* **TASK OBJECTIVE**
Answer these questions about the worked matrix solution:
1. What does the solution say is to be found?
2. What expression for C does it reach before substituting any values?
3. Which option does it give as correct?

*** SELECTED PASSAGE

Given:
The matrix equation is:
[tex]\begin{bmatrix}-18&3&5\end{bmatrix}-C=\begin{bmatrix}-22&1&12\end{bmatrix}[/tex]
To find:
The value of matrix C.
Solution:
Let [tex]A=\begin{bmatrix}-18&3&5\end{bmatrix},B=\begin{bmatrix}-22&1&12\end{bmatrix}[/tex]. Then the given equation can be rewritten as
[tex]A-C=B[/tex]
[tex]-C=B-A[/tex]
[tex]C=-(B-A)[/tex]
[tex]C=A-B[/tex]
On substituting the values of the matrices, we get
[tex]C=\begin{bmatrix}-18&3&5\end{bmatrix}-\begin{bmatrix}-22&1&12\end{bmatrix}[/tex]
[tex]C=\begin{bmatrix}-18-(-22)&3-1&5-12\end{bmatrix}[/tex]
[tex]C=\begin{bmatrix}-18+22&2&-7\end{bmatrix}[/tex]
[tex]C=\begin{bmatrix}-4&2&-7\end{bmatrix}[/tex]
Therefore, the correct option is C.

******
*** LISTED ENTRIES

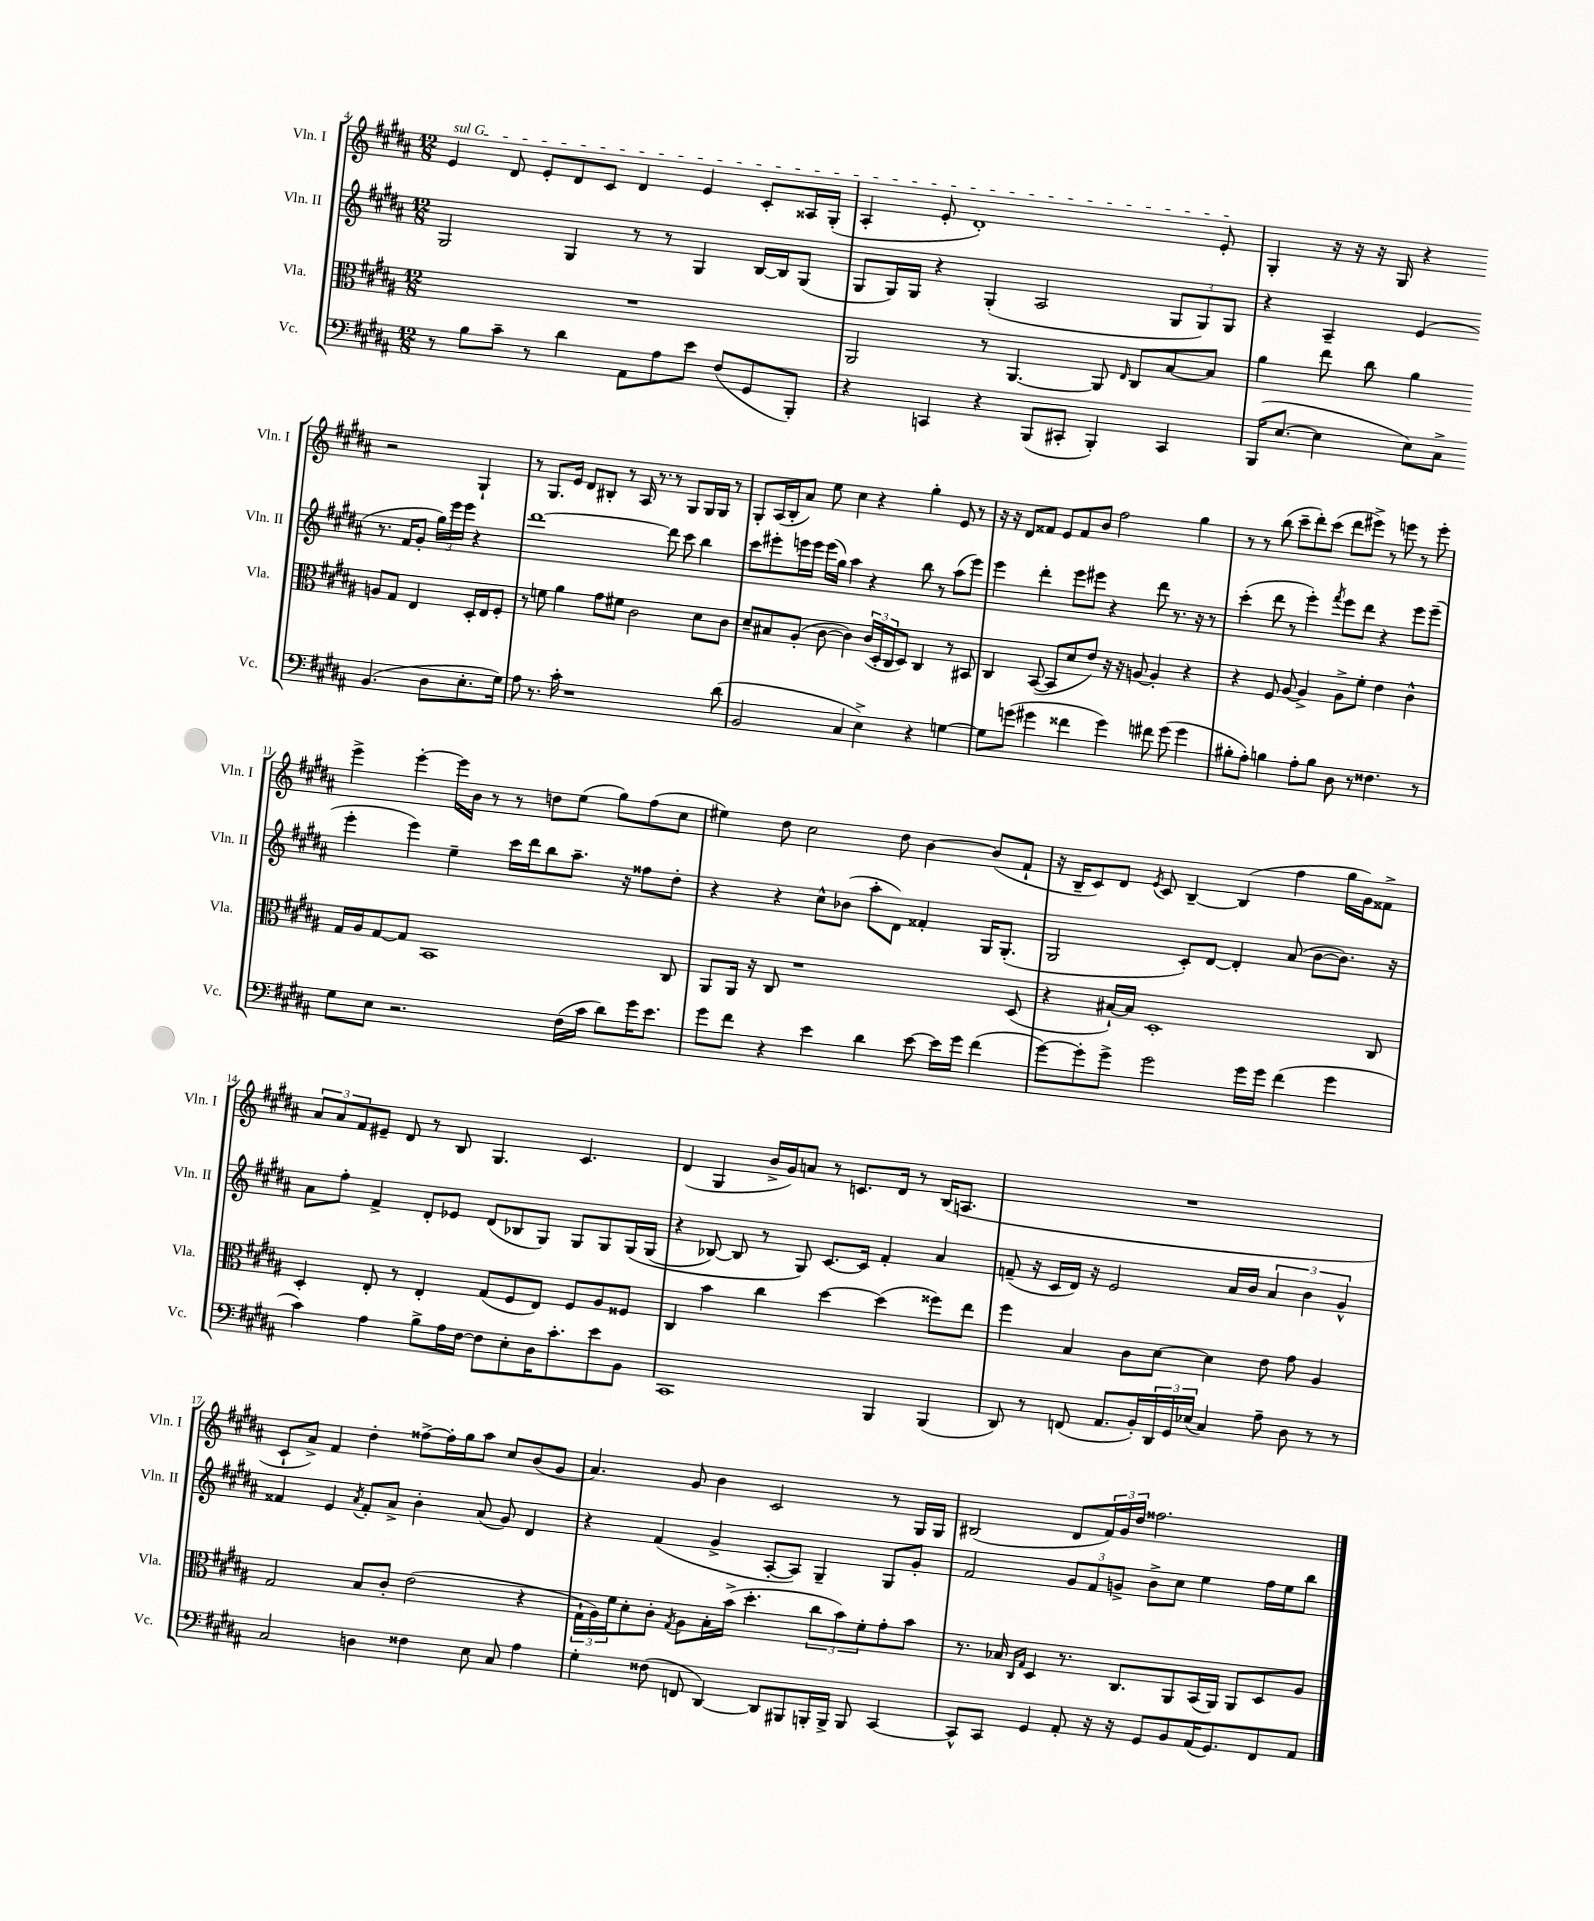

**kern	**kern	**kern	**kern
*staff4	*staff3	*staff2	*staff1
*clefF4	*clefC3	*clefG2	*clefG2
*k[f#c#g#d#a#]	*k[f#c#g#d#a#]	*k[f#c#g#d#a#]	*k[f#c#g#d#a#]
*M12/8	*M12/8	*M12/8	*M12/8
8r	1.r	2G#/	4e/
8B\L	.	.	.
8c#~\J	.	.	8d#/
8r	.	.	8e'/L
4d#\	.	4G#/	8d#/
.	.	.	8c#/J
8AA#\L	.	8r	4d#/
8A#\	.	8r	.
8e\J	.	4G#/	4e/
(8F#/L	.	.	.
8GG#/	.	[16B/LL	8c#'/L
.	.	16B/]J	.
8BBB'/J)	.	(8G#/J	16A##/L
.	.	.	(16G#'/JJ
=	=	=	=
4r	2AA#/	8G#/L	4A#'/
.	.	16G#/L)	.
.	.	16G#/JJ	.
4CC/	.	4r	8e'/
.	.	.	1d#')
4r	8r	(4G#'/	.
.	[4.AA#/	.	.
(8BBB/L	.	2A#/	.
8CC#'/J	.	.	.
4BBB'/)	8AA#/]	.	.
.	16qqE/	.	.
.	8C#/L	.	.
4CC#/	[8B/	12G#/L	.
.	.	12G#/)	.
.	8B/]J	.	8e'/
.	.	12G#/J	.
=	=	=	=
(16BBB/LK	4a#\	4r	4G#'/
[8.E/J	.	.	.
4E\]	8ee\	4A#~/	16r
.	.	.	16r
.	8cc#\	.	16r
.	.	.	16G#/
8E\L)	4a#\	(4e/	4r
8C#^\J	.	.	.
(4.BB/	8A/L	8.r	2r
.	8G#/J	.	.
.	.	16f#/LK	.
.	4E/	8g#'/J	.
8D#\L	.	24gg#\LL)	.
.	.	24eee\	.
.	.	24eee\JJ	.
8.E'\	16D#'/LL	4r	4G#`/
.	16E/J	.	.
.	8F#'/J	.	.
16G#\Jk)	.	.	.
=	=	=	=
8A#\	8r	[1ddd#	8r
8.r	8f\	.	8.G#/L
.	4a#\	.	.
16c#'\	.	.	16e/Jk
1r	.	.	8d#/L
.	8g#\L	.	8B#'/J
.	8f#\J	.	8r
.	2c#\	.	16A#/
.	.	.	8.r
.	.	8ddd#\]	8r
.	.	8ccc#\	8G#/L
.	8d#\L	4bb\	16G#/L
.	.	.	16G#/JJ
(8d#\	8c#\J	.	8r
=	=	=	=
2BB/	8d#~/L	8ccc#\L	8G#'/L
.	8B#/	8eee#'\	(16A#/L
.	.	.	16B'/J
.	(8A#'/J	16eee\L	8a#/J)
.	.	16eee\JJ	.
.	[8c#\	(16eee\LL	8ee\
.	.	16gg#\JJ)	.
4C#/	4c#\])	4aa#\	4cc#\
4E^\)	(24c#/LL	4r	4r
.	24D#'/	.	.
.	24C#/J	.	.
.	8D#/J)	.	.
4r	4C#/	8bb\	4gg#'\
.	.	8r	.
[4G\	8r	(8aa#\L	8e/
.	8BB#/	8eee\J)	8r
=	=	=	=
8G\]L	4C#/	4eee\	16r
.	.	.	16r
(8g\J	.	.	8d#/L
4g#\	([8BB/	4ddd#'\	8f##/J
.	8BB/]L	.	8e/L
4f##\	8d#/	8eee\L	8f##/
.	8e/J)	8eee#\J	8b/J
4g#\)	16r	4r	2ff#\
.	16r	.	.
.	[8A/	.	.
8f#\	4A'/]	8ddd#\	.
(8g#\	.	8.r	.
4g#\	4r	.	4gg#\
.	.	16r	.
.	.	8r	.
=	=	=	=
8B#'\L	4r	(4ccc#'\	8r
8A#'\J)	.	.	8r
4B\	8F#/	8ddd#\	(8bb\
.	[8A#/	8r	8ccc#~\L
8A#'\L	4A#^/]	4eee'\)	8ddd#'\)
8B\J	.	.	(8ccc#\J
.	.	8qfff#/	.
8D#\	8A#^\L	8eee\L	8ddd#\L
8r	8f#'\J	8ddd#\J	8eee#^\J)
4.F##\	4e\	4r	8r
.	.	.	8eee\
.	4c#^^\	8eee\L	8r
8r	.	(8eee~\J	8eee'\
=	=	=	=
8G#\L	16G#/LL	4eee'\	4eee^\
.	16A#/J	.	.
8E\J	[8G#/	.	.
2.r	8G#/]J	4eee\)	[4eee'\
.	1BB	.	.
.	.	4ee~\	16eee\]LL
.	.	.	16b\JJ
.	.	.	8r
.	.	16ccc#\LL	8r
.	.	16ddd#\J	.
.	.	8bb\	8dd\L
(16F#\LL	.	8.aa#~\J	(8ee\J
16c#\JJ	.	.	.
8d#\L)	.	.	8gg#\L)
.	.	16r	.
16g#\K	.	8ff##\L	(8ff#\
8.e\J	.	.	.
.	8C#/	8dd#'\J	8cc#\J
=	=	=	=
8g#\L	8AA#/L	4r	4ee#\)
8f#\J	16AA#/Jk	.	.
.	16r	.	.
4r	8C#/	4r	8dd#\
.	1r	.	2cc#\
4e\	.	8cc#^^\L	.
.	.	(8b-\J	.
4d#\	.	8aa#'\L	.
.	.	8d#\J)	8dd#\
[8e\	.	4f##'/	[4b\
16e\]LL	.	.	.
16g#\JJ	.	.	.
(4f#\	.	16G#/LK	(8b/]L
.	.	(8.G#'/J	.
.	(8D#/	.	8f#`/J
=	=	=	=
[8g#\L)	4r	2G#/	16r
.	.	.	16B~/LK
8g#'\]	.	.	8c#/)
8g#^\J	[16B#`/LL)	.	8d#/J
.	16B#/]JJ	.	.
.	.	.	8qe/
2g#\	1D#'	.	8c#/
.	.	8c#'/L)	[4B~/
.	.	[8d#/J	.
.	.	4d#'/]	(4B/]
16g#\LL	.	.	.
16g#\JJ	.	.	.
(4f#\	.	(8a#/	4ff#\
.	.	[8b\L	.
4g#\	.	8.b\]J)	16gg#\LL
.	.	.	16g#\J)
.	8C#/	.	8f##^\J
.	.	16r	.
=	=	=	=
4c#\)	4D#'/	8a#\L	12a#/L
.	.	.	12a#/
.	.	8ff#'\J	.
.	.	.	12f#/
4A#\	8E'/	4f#^/	8e#~/J
.	8r	.	8d#/
8B^\L	4E'/	8d#'/L	8r
16A#\L	.	8e-/J	8B/
[16F#\JJ	.	.	.
8F#\]L	(8G#/L	(8d#/L	4.G#/
8E'\	8F#/	8B-/	.
16D#\K	8E/J)	8G#/J)	.
8.c#'\	.	.	.
.	8F#/L	8G#/L	4.c#/
8e\	8A#/	8G#/	.
8BB\J	8F##/J	&(16G#/L	.
.	.	(16G#/JJ	.
=	=	=	=
1CC#	4C#/	4r	(4d#/
.	4b\	[8B-/)	4G#/
.	.	8B-/]	.
.	4cc#\	8r	16b^/LL
.	.	.	16g#/J)
.	.	8G#/&)	8a/J
.	[4dd#\	[8.c#/L	8r
.	.	.	8.c/L
.	.	16c#/]Jk	.
4BBB/	(4dd#\]	4f#'/	.
.	.	.	16d#/Jk
.	.	.	8r
(4BBB/	8ff##\L)	4a#/	(16B/LK
.	.	.	8.A/J
.	8ee\J	.	.
=	=	=	=
8DD#/)	4ff#\	(8f~/	1.r
8r	.	16r	.
.	.	16c#/LL	.
(8FF/	4B/	16d#/JJ)	.
.	.	16r	.
8.AA#/L	.	2e/	.
.	8c#\L	.	.
16BB'/L)	.	.	.
24DD#/	[8d#\J	.	.
24GG#/	.	.	.
(24E-/JJ	.	.	.
4C#/)	4d#\]	.	.
.	.	16a#/LL	.
.	.	16b/JJ	.
8A#~\	8e\	6a#/	.
8D#\	8g#\	.	.
.	.	6b\	.
8r	4A#/	.	.
.	.	6g#^^/	.
8r	.	.	.
=	=	=	=
2C#/	2G#/	4f##/	8c#`/L
.	.	.	8a#^/J)
.	.	4e/	4f#/
.	.	8qa#/	.
4D\	8B/L	8f##'/L	4dd#'\
.	8c#'/J	8a#^/J	.
4F##\	(2e\	4b'\	[8ff##^\L
.	.	.	16ff##'\]L
.	.	.	16gg#\J
8E\	.	(8a#/	8aa#\J
8C#/	.	8g#/)	8cc#/L
4A#\	4r	4d#/	(8b/
.	.	.	8g#/J
=	=	=	=
4G#'\	24G#`\LL	4r	4.a#/)
.	24A#\)	.	.
.	24f#\J	.	.
.	8d#'\	.	.
(8F##\	8c#'\J	(4f#/	.
.	8qG#/	.	.
8FF/	8A#\L	.	8g#/
[4DD#/)	16B'\L	4g#^/	4b\
.	(16b^\JJ	.	.
.	4.dd#'\	.	.
8DD#/]L	.	[8A#'/L	2c#/
8BBB#/	.	8A#/]J)	.
16BBB'/L	12cc#\L	4G#~/	.
16BBB^/JJ	.	.	.
.	12b\)	.	.
8BBB/	.	.	.
.	12f#'\	.	.
[4CC#/	8g#'\	8G#/L	8r
.	8b\J	8g#'/J	16G#/LL
.	.	.	16G#/JJ
=	=	=	=
8CC#^^/]L	8.r	2f#/	(2B#/
8CC#/J	.	.	.
.	16B-/	.	.
.	16qqC#/LL	.	.
.	16qqG#/JJ	.	.
4GG#/	4D#/	.	.
8AA#'/	8.r	12g#/L	8d#/L
.	.	12f#/	.
16r	.	.	24f#/L)
.	.	12g^/J	24g#/
16r	8.C#/L	.	.
.	.	.	24dd#/JJ
8GG#/L	.	8b^\L	2.ff##\
8BB/	8AA#/	8cc#\J	.
(16AA#/K	(16BB/L	4ee\	.
8.GG#/)	16AA#/JJ)	.	.
.	8AA#/L	.	.
8FF#/	8D#/	16ff#\LL	.
.	.	16ee\J	.
8AA#/J	8A#/J	8bb\J	.
==	==	==	==
*-	*-	*-	*-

******

* **OUTPUT FOR THIS TASK**
1. The value of matrix C.
2. C = A − B.
3. Option C.